One of my favorite statistics is a 2014 opinion poll showing that 85 percent of Filipinos thought positively about the United States—higher than the percentage of Americans who felt that way about their own country!
But the full story is more complicated, and relations have sometimes been tense. Conflicts over economic relations, immigration laws, or the impact of U.S. military bases on the Philippines emerged consistently over the 20th century.
Filipinos have a fuller and richer understanding of America’s role in their country than Americans have of our connection to the Philippines. Addressing that imbalance could help the two countries in the future.
Q: What do you see looking
ahead for the relationship between the two countries?
A: If you look at the headlines, which highlight conflicts over military relations and feature antagonistic rhetoric from both Philippine President Rodrigo Duterte and U.S. President Donald Trump, it would be easy to conclude that the ties between the two countries have frayed.
But if you switch from foreign policy to foreign relations, and consider all the political, social, economic, familial, and personal bonds that Americans and Filipinos forged together, it’s clear that the relationship between the two countries will remain strong in the 21st century.
Q: What are you working on
now?
A: I got my start as an eighth-grade social studies teacher, and I know that any book is only useful if a teacher can get a roomful of teenagers excited about it.

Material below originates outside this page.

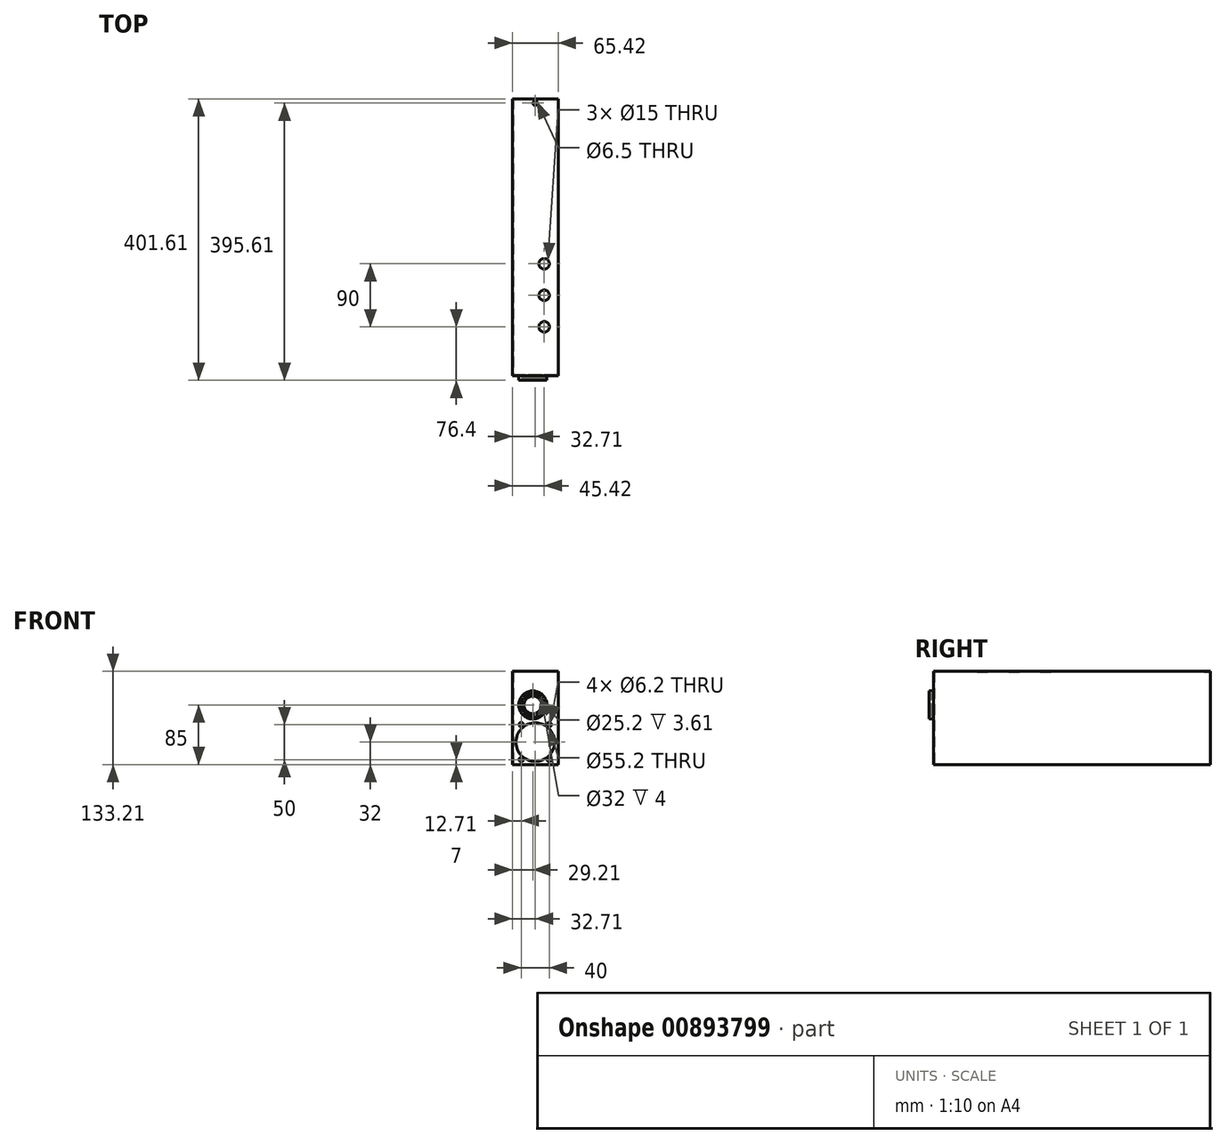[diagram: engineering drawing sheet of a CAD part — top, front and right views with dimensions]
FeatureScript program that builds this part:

During the pandemic, I have been collaborating remotely with the Filipino Veterans Recognition and Education Project (FilVetREP), a nonpartisan nonprofit volunteer group, and Night Kitchen, an amazingly creative digital development company.
In November 2020, we launched Duty to Country (https://dutytocountry.org/), a digital exhibition and a teacher resource site. Duty to Country (literally!) animates many of the images, documents, and oral histories that helped me write Bound by War. Our aim is to make sure that no one in the future will wonder, why was I never taught this?
Q: Anything else we should know?
A: This is a history that couldn’t have been written from just one archive, whether in Washington or in Manila. I spent a lot of time in military, diplomatic, and legal records, but that wasn’t enough. This story had to be told with Filipino voices and Filipino sources.
I had the opportunity to dig through letters and diaries, to examine artifacts and weapons, to hear oral histories of immigrants, veterans, and political advocates. I’m thankful to people who recorded and preserved that history.